Though he’d seen the ballet as a kid and knows Tchaikovsky’s score, Gartshore didn’t know this version. “In the first days of rehearsal we learned the show but also read the original story that inspired both the ballet and our play [E.T.A. Hoffmann’s 1816 short story ‘The Nutcracker and Mouse King’]. It’s really dark and whack, sort of like an acid trip.
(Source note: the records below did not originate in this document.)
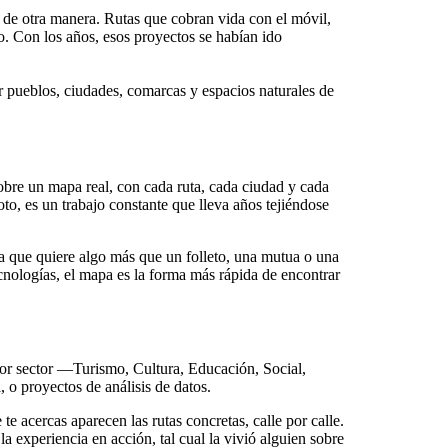
 de otra manera. Rutas que cobran vida con el móvil,
o. Con los años, esos proyectos se habían ido
r pueblos, ciudades, comarcas y espacios naturales de
obre un mapa real, con cada ruta, cada ciudad y cada
to, es un trabajo constante que lleva años tejiéndose
ica que quiere algo más que un folleto, una mutua o una
cnologías, el mapa es la forma más rápida de encontrar
por sector —Turismo, Cultura, Educación, Social,
 o proyectos de análisis de datos.
 acercas aparecen las rutas concretas, calle por calle.
 experiencia en acción, tal cual la vivió alguien sobre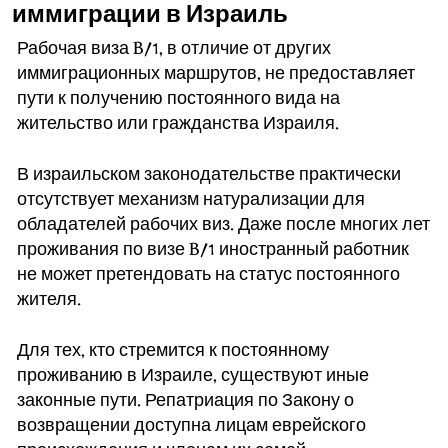
иммиграции в Израиль
Рабочая виза B/1, в отличие от других
иммиграционных маршрутов, не предоставляет
пути к получению постоянного вида на
жительство или гражданства Израиля.
В израильском законодательстве практически
отсутствует механизм натурализации для
обладателей рабочих виз. Даже после многих лет
проживания по визе B/1 иностранный работник
не может претендовать на статус постоянного
жителя.
Для тех, кто стремится к постоянному
проживанию в Израиле, существуют иные
законные пути. Репатриация по Закону о
возвращении доступна лицам еврейского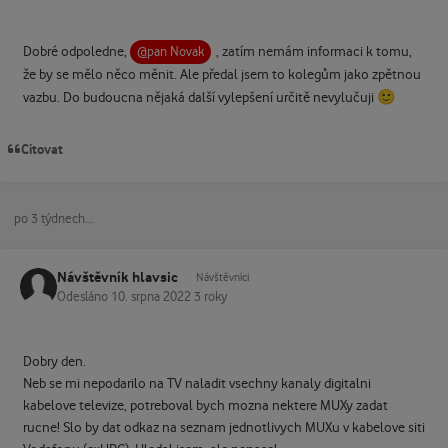
Dobré odpoledne,
, zatím nemám informaci k tomu,
@pan Novak
že by se mělo něco měnit. Ale předal jsem to kolegům jako zpětnou
🙂
vazbu. Do budoucna nějaká další vylepšení určitě nevylučuji
Citovat
po 3 týdnech...
Návštěvník hlavsic
Návštěvníci
Odesláno
10. srpna 2022
3 roky
Dobry den.
Neb se mi nepodarilo na TV naladit vsechny kanaly digitalni
kabelove televize, potreboval bych mozna nektere MUXy zadat
rucne! Slo by dat odkaz na seznam jednotlivych MUXu v kabelove siti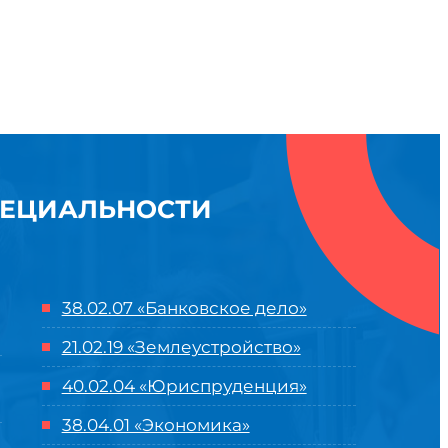
ПЕЦИАЛЬНОСТИ
38.02.07 «Банковское дело»
21.02.19 «Землеустройство»
40.02.04 «Юриспруденция»
38.04.01 «Экономика»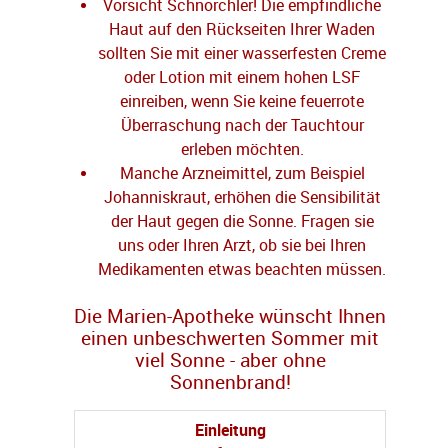
Vorsicht Schnorchler! Die empfindliche
Haut auf den Rückseiten Ihrer Waden
sollten Sie mit einer wasserfesten Creme
oder Lotion mit einem hohen LSF
einreiben, wenn Sie keine feuerrote
Überraschung nach der Tauchtour
erleben möchten.
Manche Arzneimittel, zum Beispiel
Johanniskraut, erhöhen die Sensibilität
der Haut gegen die Sonne. Fragen sie
uns oder Ihren Arzt, ob sie bei Ihren
Medikamenten etwas beachten müssen.
Die Marien-Apotheke wünscht Ihnen
einen unbeschwerten Sommer mit
viel Sonne - aber ohne
Sonnenbrand!
Einleitung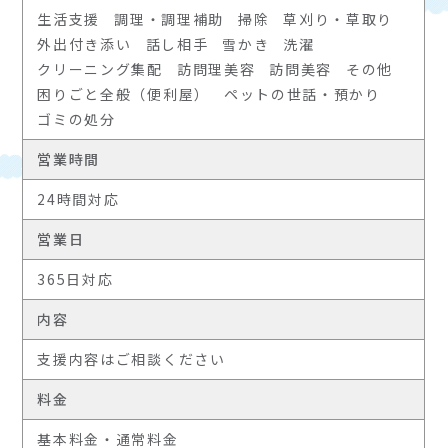
生活支援
調理・調理補助
掃除
草刈り・草取り
外出付き添い
話し相手
雪かき
洗濯
クリーニング集配
訪問理美容
訪問美容
その他
困りごと全般（便利屋）
ペットの世話・預かり
ゴミの処分
営業時間
24時間対応
営業日
365日対応
内容
支援内容はご相談ください
料金
基本料金・通常料金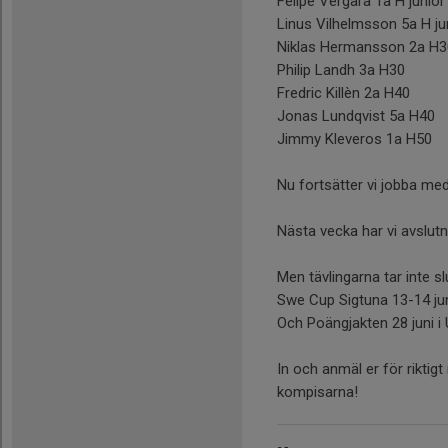
Felipe Vergara 1a H junio
Linus Vilhelmsson 5a H ju
Niklas Hermansson 2a H
Philip Landh 3a H30
Fredric Killèn 2a H40
Jonas Lundqvist 5a H40
Jimmy Kleveros 1a H50
Nu fortsätter vi jobba me
Nästa vecka har vi avslutn
Men tävlingarna tar inte sl
Swe Cup Sigtuna 13-14 ju
Och Poängjakten 28 juni i 
In och anmäl er för riktig
kompisarna!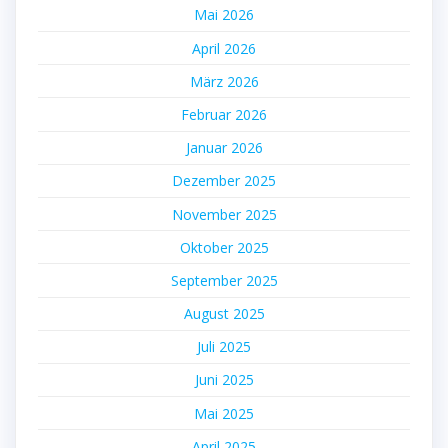
Mai 2026
April 2026
März 2026
Februar 2026
Januar 2026
Dezember 2025
November 2025
Oktober 2025
September 2025
August 2025
Juli 2025
Juni 2025
Mai 2025
April 2025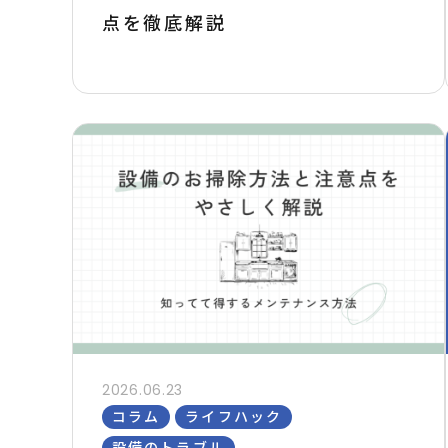
点を徹底解説
2026.06.23
コラム
ライフハック
設備のトラブル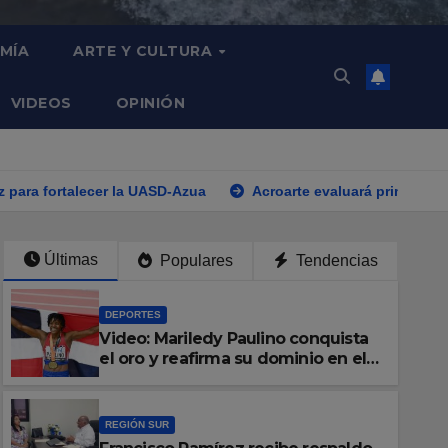
MÍA
ARTE Y CULTURA
VIDEOS
OPINIÓN
 la UASD-Azua
Acroarte evaluará primer semestre del año en
Últimas
Populares
Tendencias
DEPORTES
Video: Mariledy Paulino conquista
el oro y reafirma su dominio en el
atletismo
REGIÓN SUR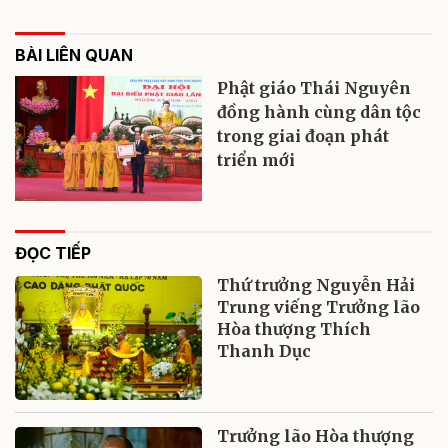
BÀI LIÊN QUAN
Phật giáo Thái Nguyên
đồng hành cùng dân tộc
trong giai đoạn phát
triển mới
ĐỌC TIẾP
Thứ trưởng Nguyễn Hải
Trung viếng Trưởng lão
Hòa thượng Thích
Thanh Dục
Trưởng lão Hòa thượng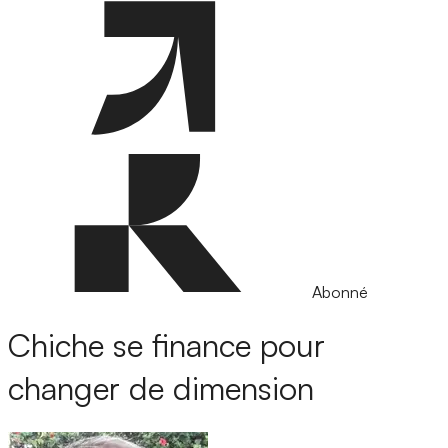
Abonné
Chiche se finance pour
changer de dimension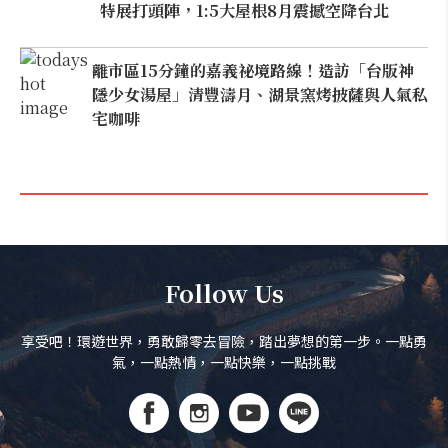
特展打頭陣，1:5大屋根8月震撼空降台北
離市區15分鐘的嘉義祕境路線！造訪「台版神
隱少女湯屋」清豐濤月、湖景窯烤披薩與人氣私
宅咖啡
Follow Us
享受吧！環遊世界，勇敢歸零去冒險，踏出夢想的第一步。一點勇
氣，一點熱情，一點快樂，一點挑戰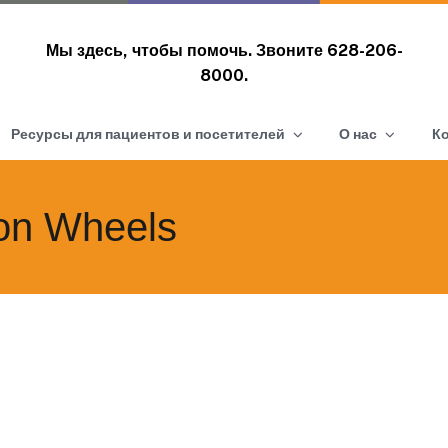
Мы здесь, чтобы помочь. Звоните
628-206-
8000.
Ресурсы для пациентов и посетителей
О нас
К
on Wheels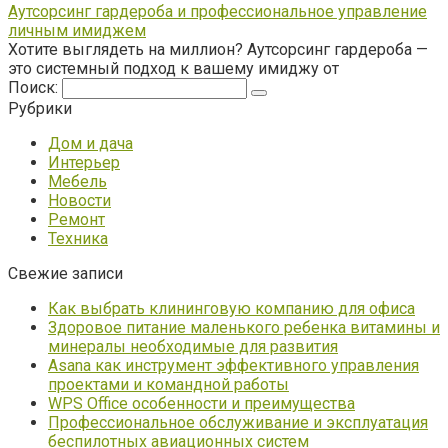
Аутсорсинг гардероба и профессиональное управление
личным имиджем
Хотите выглядеть на миллион? Аутсорсинг гардероба —
это системный подход к вашему имиджу от
Поиск:
Рубрики
Дом и дача
Интерьер
Мебель
Новости
Ремонт
Техника
Свежие записи
Как выбрать клининговую компанию для офиса
Здоровое питание маленького ребенка витамины и
минералы необходимые для развития
Asana как инструмент эффективного управления
проектами и командной работы
WPS Office особенности и преимущества
Профессиональное обслуживание и эксплуатация
беспилотных авиационных систем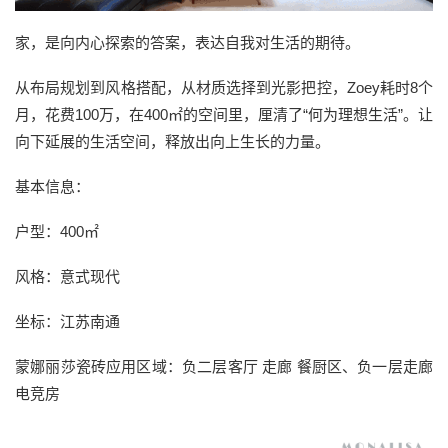
家，是向内心探索的答案，表达自我对生活的期待。
从布局规划到风格搭配，从材质选择到光影把控，Zoey耗时8个
月，花费100万，在400㎡的空间里，厘清了“何为理想生活”。让
向下延展的生活空间，释放出向上生长的力量。
基本信息：
户型：400㎡
风格：意式现代
坐标：江苏南通
蒙娜丽莎瓷砖应用区域：负二层客厅 走廊 餐厨区、负一层走廊
电竞房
Joe [Calarco] got the ballet out of our head and we went with the story.” Calarco also had the cast (which besides Gartshore includes Lauren Williams, Erin Weaver, Evan Casey, Vincent Kempski, Sherri L. Edelen, Mitchel Hébert and Lawrence Raymond) watch a documentary titled “Last Letters Home,” a tribute to American troops killed during the Iraq war. “It was heart crushing, and it partly informed the approach to the show,” explains Gartshore.
“The Nutcracker’s” set — a sleek, blank red stage designed by James Kronzer — reminds the actor of the set from “Urinetown” (also by Kronzer), a 2006 Signature Theatre production that garnered Helen Hayes Awards for both Gartshore and Calarco. “There’s nothing onstage really but crazed creativity. It’s unleashed every night and we’re still coming up with things,” he says.
This won’t be the first time Gartshore has worked through the holidays. It comes with the profession. But he will especially miss returning to his hometown Sault Ste. Marie, Ontario, for Christmas this year because his brother has a new 10-month-old baby boy. “Yes,” he says, “Uncle Will will definitely miss seeing his little nephew overdosing on presents and Christmas stimuli. On the upside, it’s fun doing a show this time of year. You get a lot of folks who are coming to celebrate the holidays. And this is a show with a lot of internal integrity that also checks the holiday box.”
Next up, Gartshore is slated to play redneck Bobby “Cracker” Barrel in “The Fix” at Signature Theatre in August.